Why I Wanted Padova to Have Its Own Climate Action Week

Daniele Pernigotti

The idea for Padova Climate Action Week was born far from Padova—around 1490 kilometers away, to be exact. Last June, I was in London during their Climate Action Week, where for an entire week, the city was buzzing with all kinds of events all focused on one topic: acting on the climate crisis. Everywhere I went, I found roundtables, workshops, talks, informal meetups, cultural events—all speaking the same language: what can we do, concretely, starting now?

I have been to many climate meetings and conferences, but what struck me most about the London Climate Action Week (LCAW) was not the scale, but the approach.

LCAW is not a big, top-down conference designed by a handful of large organizations. It is a bottom-up platform: a common banner under which very different actors such as NGOs, universities, businesses, grassroots groups, public institutions and citizens—both from within and outside of London—can propose their own events and connect to each other. That diversity created something powerful: a real concentration of climate action, creativity and passion in one place and time. Multiple paths, oftentimes converging, sometimes diverging but running parallel toward the same goal.

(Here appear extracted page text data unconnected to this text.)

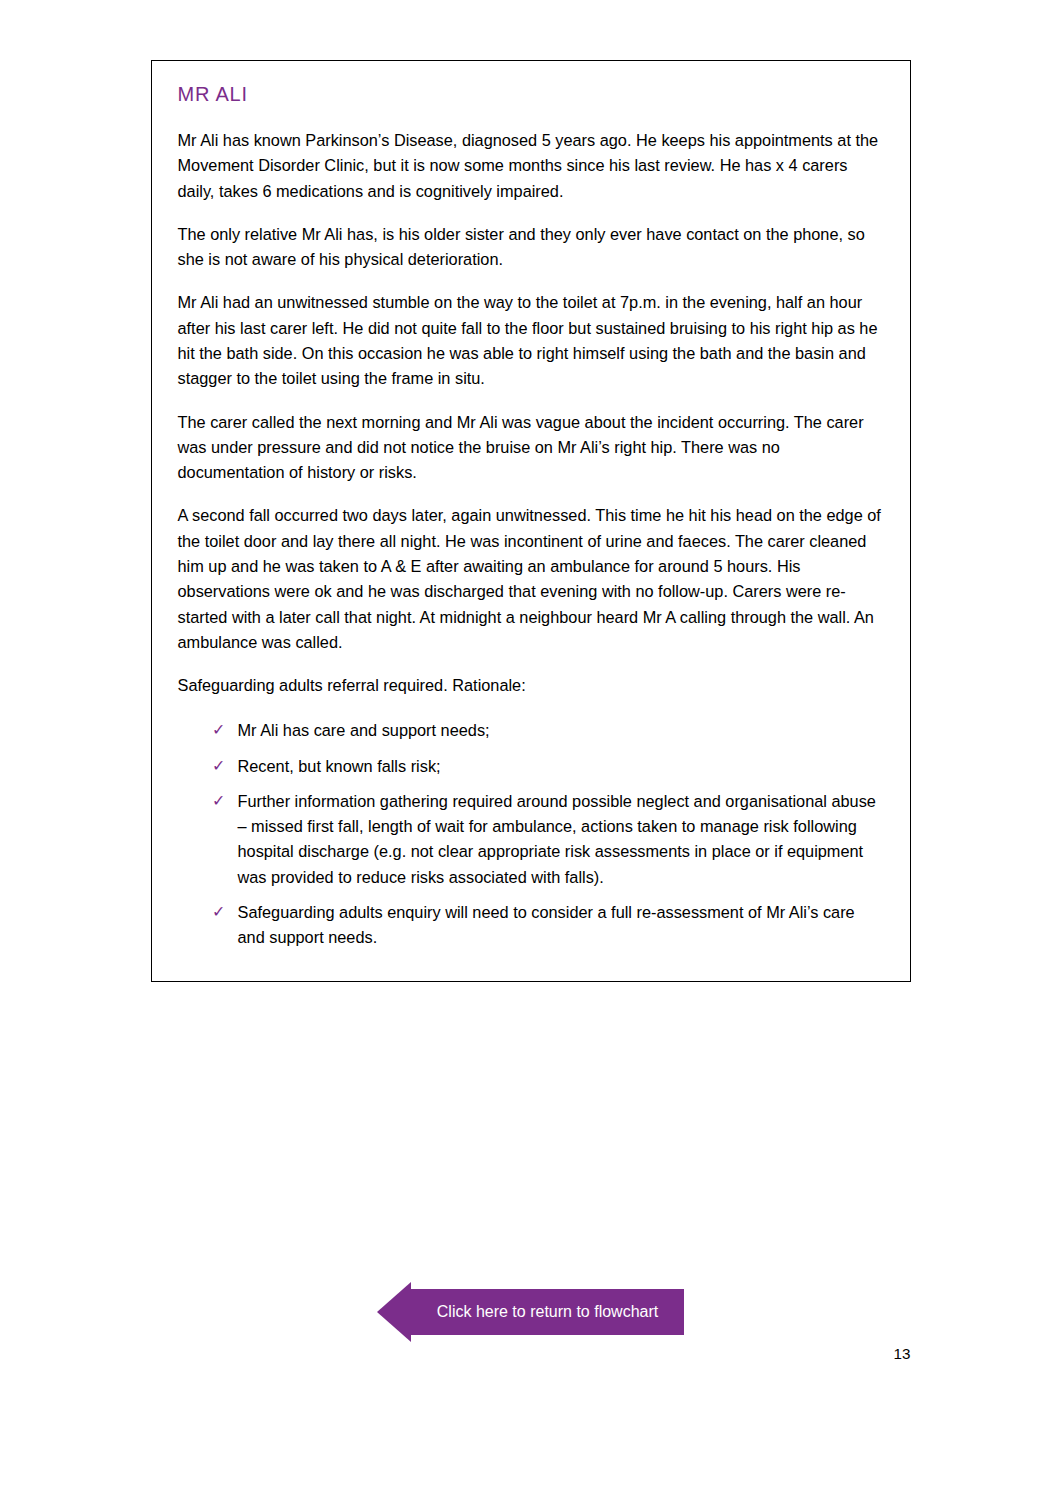MR ALI
Mr Ali has known Parkinson’s Disease, diagnosed 5 years ago. He keeps his appointments at the Movement Disorder Clinic, but it is now some months since his last review. He has x 4 carers daily, takes 6 medications and is cognitively impaired.
The only relative Mr Ali has, is his older sister and they only ever have contact on the phone, so she is not aware of his physical deterioration.
Mr Ali had an unwitnessed stumble on the way to the toilet at 7p.m. in the evening, half an hour after his last carer left. He did not quite fall to the floor but sustained bruising to his right hip as he hit the bath side. On this occasion he was able to right himself using the bath and the basin and stagger to the toilet using the frame in situ.
The carer called the next morning and Mr Ali was vague about the incident occurring. The carer was under pressure and did not notice the bruise on Mr Ali’s right hip. There was no documentation of history or risks.
A second fall occurred two days later, again unwitnessed. This time he hit his head on the edge of the toilet door and lay there all night. He was incontinent of urine and faeces. The carer cleaned him up and he was taken to A & E after awaiting an ambulance for around 5 hours. His observations were ok and he was discharged that evening with no follow-up. Carers were re-started with a later call that night. At midnight a neighbour heard Mr A calling through the wall. An ambulance was called.
Safeguarding adults referral required. Rationale:
Mr Ali has care and support needs;
Recent, but known falls risk;
Further information gathering required around possible neglect and organisational abuse – missed first fall, length of wait for ambulance, actions taken to manage risk following hospital discharge (e.g. not clear appropriate risk assessments in place or if equipment was provided to reduce risks associated with falls).
Safeguarding adults enquiry will need to consider a full re-assessment of Mr Ali’s care and support needs.
Click here to return to flowchart
13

Coming back home, I kept thinking: if this works in London, why not in Padova?

The city is an important university hub, surrounded by a dynamic industrial region and close to fragile territories that are already under pressure. We have all the ingredients: research, innovation, active civil society, engaged administrations and businesses that are already working on the transition, as well as citizens and groups who could not care less—to put it mildly—but therefore hold the seeds for transformation. What we were missing was a shared moment dedicated to our city to bring these energies together and make them visible, connected, and more effective.

Padova Climate Action Week was created exactly for this reason: to offer a common home to those who are already doing a lot, and a stepping stone to those who want to start getting involved.

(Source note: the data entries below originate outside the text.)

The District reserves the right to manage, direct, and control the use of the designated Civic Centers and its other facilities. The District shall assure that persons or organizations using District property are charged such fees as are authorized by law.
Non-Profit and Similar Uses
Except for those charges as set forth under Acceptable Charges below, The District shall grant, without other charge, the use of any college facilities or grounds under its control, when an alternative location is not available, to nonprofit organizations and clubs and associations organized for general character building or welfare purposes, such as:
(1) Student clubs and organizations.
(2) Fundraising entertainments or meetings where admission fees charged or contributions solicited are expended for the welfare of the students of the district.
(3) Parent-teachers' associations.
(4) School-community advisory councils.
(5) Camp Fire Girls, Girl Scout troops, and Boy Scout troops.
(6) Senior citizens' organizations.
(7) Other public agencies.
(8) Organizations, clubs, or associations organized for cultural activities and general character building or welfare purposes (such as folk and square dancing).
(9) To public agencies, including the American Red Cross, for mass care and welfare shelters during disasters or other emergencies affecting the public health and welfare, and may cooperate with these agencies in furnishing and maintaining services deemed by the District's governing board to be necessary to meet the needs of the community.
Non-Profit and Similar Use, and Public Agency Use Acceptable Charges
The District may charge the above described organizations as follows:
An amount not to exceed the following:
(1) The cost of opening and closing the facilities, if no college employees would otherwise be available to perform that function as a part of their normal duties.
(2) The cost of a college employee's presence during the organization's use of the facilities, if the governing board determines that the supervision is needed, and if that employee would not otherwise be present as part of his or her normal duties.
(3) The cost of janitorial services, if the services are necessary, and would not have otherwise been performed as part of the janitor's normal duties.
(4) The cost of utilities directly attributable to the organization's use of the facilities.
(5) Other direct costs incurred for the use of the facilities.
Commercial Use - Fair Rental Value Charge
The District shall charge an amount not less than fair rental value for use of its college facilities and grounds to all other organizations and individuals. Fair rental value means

For one week, we want the city to become a crossroads where projects meet, where those who work on mitigation talk to those who work on adaptation, where finance meets activism, where institutions listen to young people and vice versa.

My hope is that, year after year, Padova Climate Action Week will help us shift from isolated initiatives to a living ecosystem of collaboration. Because facing the climate crisis is not about a single project or a single sector; it is about building alliances and multiplying the impact of what each of us is already doing.

This is why we started Padova Climate Action Week. Not to add yet another event to the calendar, but to create a platform where not only the city but the entire country, in all its diversity, can come together around a shared purpose: turning good intentions into concrete, collective action.